Thanks to its variety, Verbier has also recently hosted many exciting events, like Xtreme Verbier (the Freeride World Tour finals), the stamina-testing Zermatt-start ski touring race, Patrouille des Glaciers, and the Verbier High Five, a fun toss-up allowing amateurs to compete downhill against world pros.
A Perfect Stay
Exclusive chalets catering to the upscale ski set are hidden throughout Verbier, and the town is popular with a wide range of clientele, so I was happy to find plenty of cafes, bars, restaurants and lounges that are within reach of the “every-man or woman skier”. The T-Bar is a favourite nightlife spot, with live music and good food at reasonable prices all day long. Casbah, meanwhile, keeps the younger crowds moving with plenty of dancefloor favourites.
Personally, I was drawn to Le Rouge (at the base of Le Rouge Piste), for its fantastic off-terrace views during daylight gatherings and its adaptable, sound-insulating glass shield to watch the snowfall from comfy sofas. As invariably happens when meeting new friends and talking into the wee hours, we often ended up at a late-night spot like Crok No Name Bar, just above Place Central, open until 1.30 am and run by a sweet local woman, Marie-Claire. It is not a low-price gathering spot, but it’s a very mellow place to be when you want to party late.
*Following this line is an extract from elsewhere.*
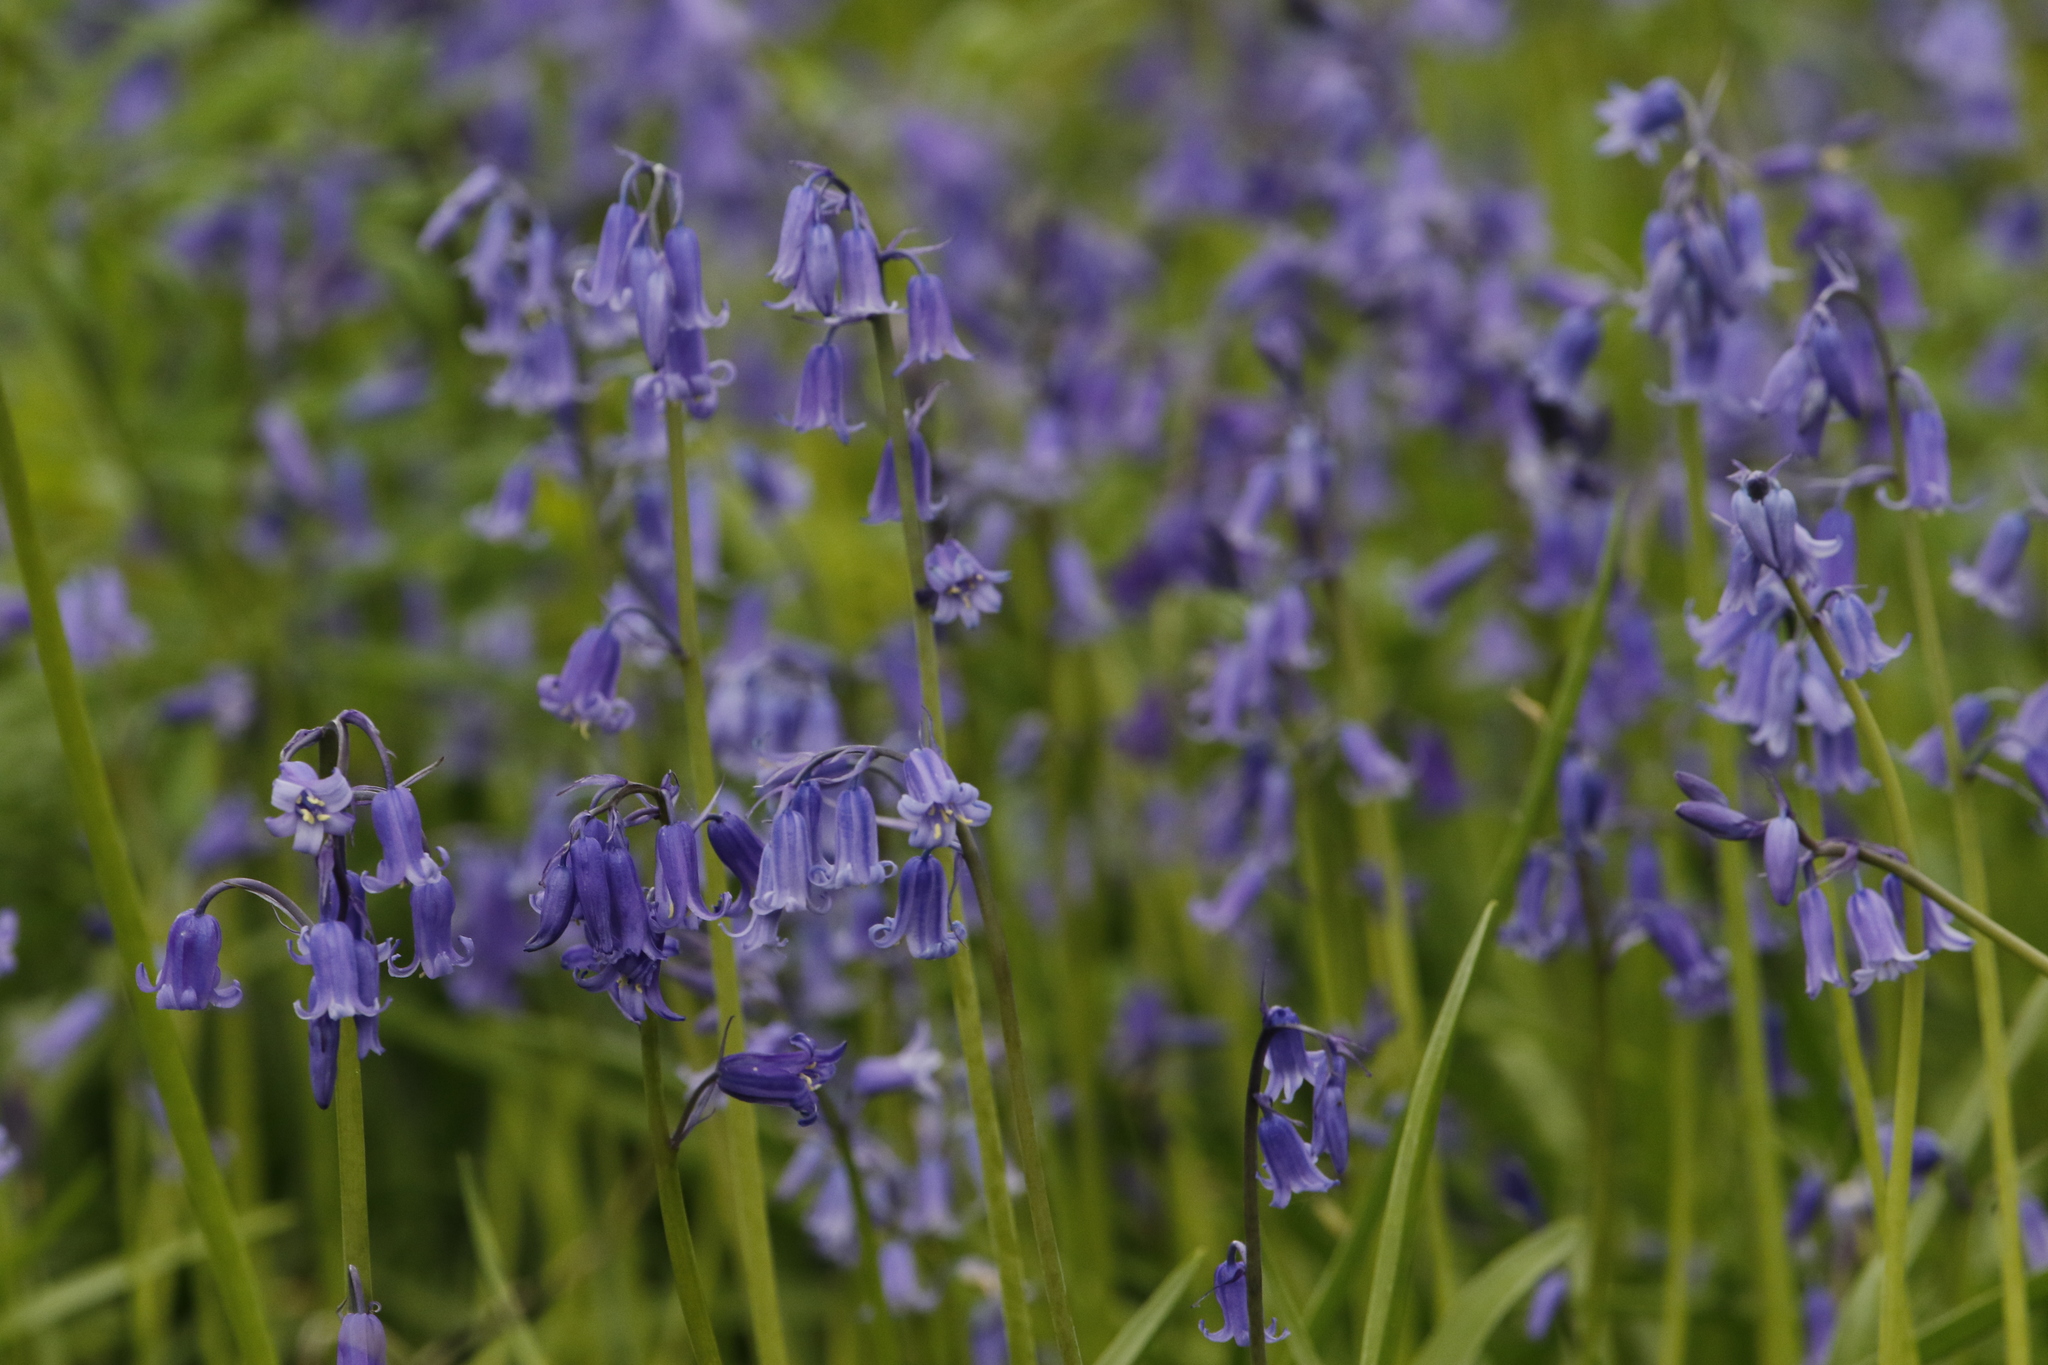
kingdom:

Be sure to check out Farinet Apres Ski bar in the Farinet Hotel. Live bands fill the roomy spot, which features a massive sliding roof, not to be missed on starry nights. I managed to make my way through most of the long list of shots on offer, not that I could tell you which ones they were the next morning. Oh, and be sure to hit Farm Club one night, a long time draw here for celebrities and those with the money to buy celebrity-priced drinks.
Life without Skis
Winter trekking on snowshoes can keep you busy in Verbier if you’re not a skier, and trails abound. I even took in a yoga class at Wholey Cow in the town’s centre; they offer Hatha, Vinyasa and Ashtanga yoga classes, as well as spinning classes. You can take French language classes at Verbier Language School, or stay less tongue-tied by joining Happy Hour at The Pub – ask directions, and someone will tell you where to buy a drink. I made quite a few best friends there.
If you come late in the season, the April 27th party at the bottom of the Chaux Piste is a big one, with drinks, food and music to keep everyone in the groove. Another groove to join is the waterslide, which is always a late season draw in the top ski areas – “slush cup” ski-in’s are common at many slopes around the resort.
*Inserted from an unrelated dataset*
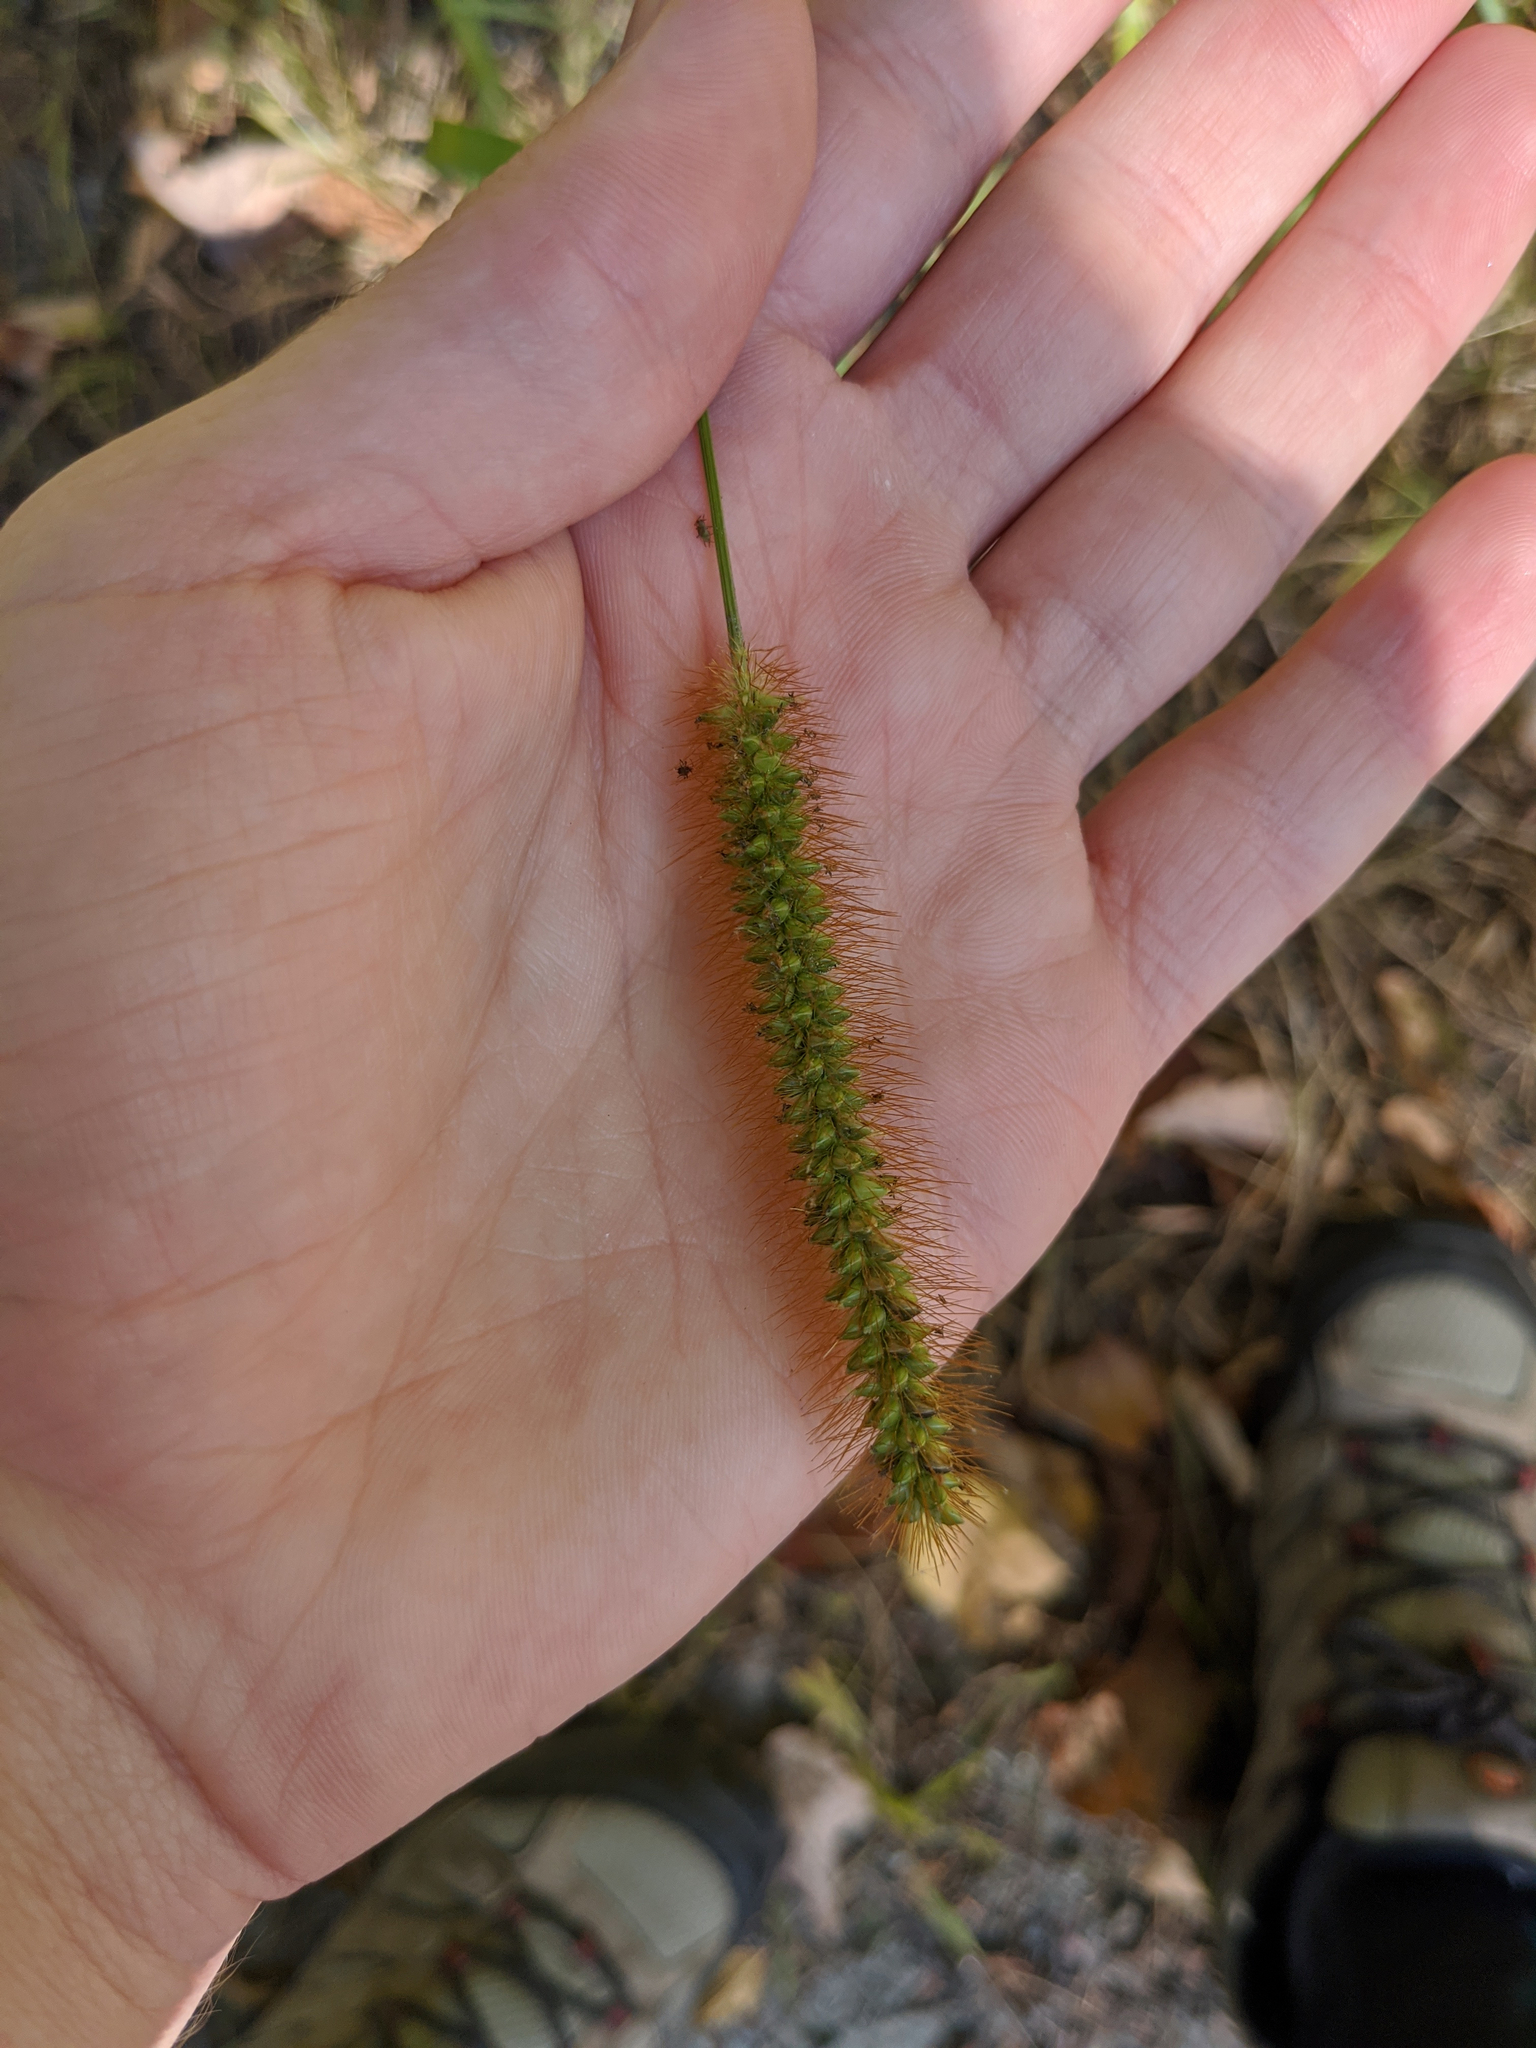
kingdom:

Verbier is definitely the place to go for snow in Europe, a combination of abundant snowfall and sunshine add to the pleasure, and allow you to make late- or early-season bookings. Any time you go, you’re sure to have a blast – of snow, skiing and seriously fun times.
With so much on offer in Le Verbier it’s wise to arrive with a few insider tips up your sleeve to make the most of the attractions and entertainment on offer. Here are a few suggestions from regular visitors.
- A little known secret is that one lift connects to the epicentre of skiing in the Bruson ski area. Even better, two joined gondola rides will soon make the trip even easier.
- Also new to Verbier is an enterprisingly crafted complex at the base of the main Medran gondola. New shops are being added all the time so you can jump off the lift and be shopping after only a 10-minute walk.
- The beginners’ sections at Verbier are quite disconnected from the larger area and its many slopes but if you can master the lower, tamer areas quickly, the harder slopes will offer you plenty of thrills.
- Key techniques include learning how to stop quickly – steepness prevails in this region, and drop-offs can hurt (or worse) in off-piste ski regions.
- Take the free shuttle bus, on regular runs, that connects the Medran gondola to the less major ski slopes and areas. It will save some wandering amongst the chalets and streets.